Questi momenti descrittivi che mettono in pausa, per un attimo, lo sviluppo della trama hanno una funzione fondamentale: contribuiscono ad ampliare il perimetro del noi che fa da soggetto della scrittura. Entrano così in scena lavoratori precari, senza tetto, pensionati, studenti, migranti, madrileni delle periferie impoverite; uomini e donne sabotati dal sistema e consumati dalla contrazione dell’economia spagnola.

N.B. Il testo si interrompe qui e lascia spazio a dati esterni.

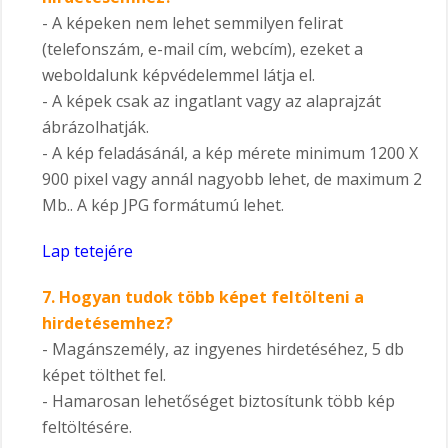
- A képeken nem lehet semmilyen felirat
(telefonszám, e-mail cím, webcím), ezeket a
weboldalunk képvédelemmel látja el.
- A képek csak az ingatlant vagy az alaprajzát
ábrázolhatják.
- A kép feladásánál, a kép mérete minimum 1200 X
900 pixel vagy annál nagyobb lehet, de maximum 2
Mb.. A kép JPG formátumú lehet.
Lap tetejére
7. Hogyan tudok több képet feltölteni a
hirdetésemhez?
- Magánszemély, az ingyenes hirdetéséhez, 5 db
képet tölthet fel.
- Hamarosan lehetőséget biztosítunk több kép
feltöltésére.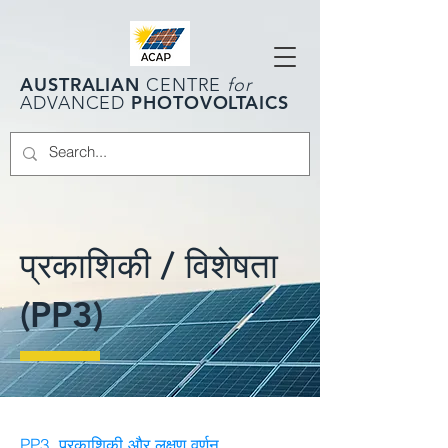
AUSTRALIAN
CENTRE
for
PHOTOVOLTAICS
ADVANCED
प्रकाशिकी / विशेषता
(PP3)
PP3, प्रकाशिकी और लक्षण वर्णन
,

A livello di stile, risulta stimolante anche la costruzione di una lingua ibrida che vira spesso verso lo spagnolo nelle interiezioni e nei termini colloquiali; una lingua duttile, ora ricercata, ora plasmata sull’oralità, ora capace di adattarsi alla frammentazione di una scrittura per appunti in agende e bigliettini, in un processo di sperimentazione in grado di ricreare i pensieri tortuosi di chi abita e attraversa la crisi (crisi personale, ma anche crisi di una società intera che fatica a ripensarsi).

In definitiva, Giuliana Zeppegno ha scritto un romanzo ambizioso in grado di interpellare profondamente il lettore grazie a una prospettiva di ampio respiro. Vi si ritrova un ritratto onesto, non nostalgico, dei movimenti assembleari e che risuona nella memoria di chi ha vissuto le manifestazioni, le occupazioni, la solidarietà, le utopie, ma anche le frustrazioni, gli sgomberi e le delusioni politiche dei primi anni Duemila. Un libro polifonico che grazie a un soggetto narrativo amplio, questo “noi allargato” dai contorni volutamente sfilacciati, restituisce l’impressione di accogliere e allo stesso tempo di rimanere in ascolto.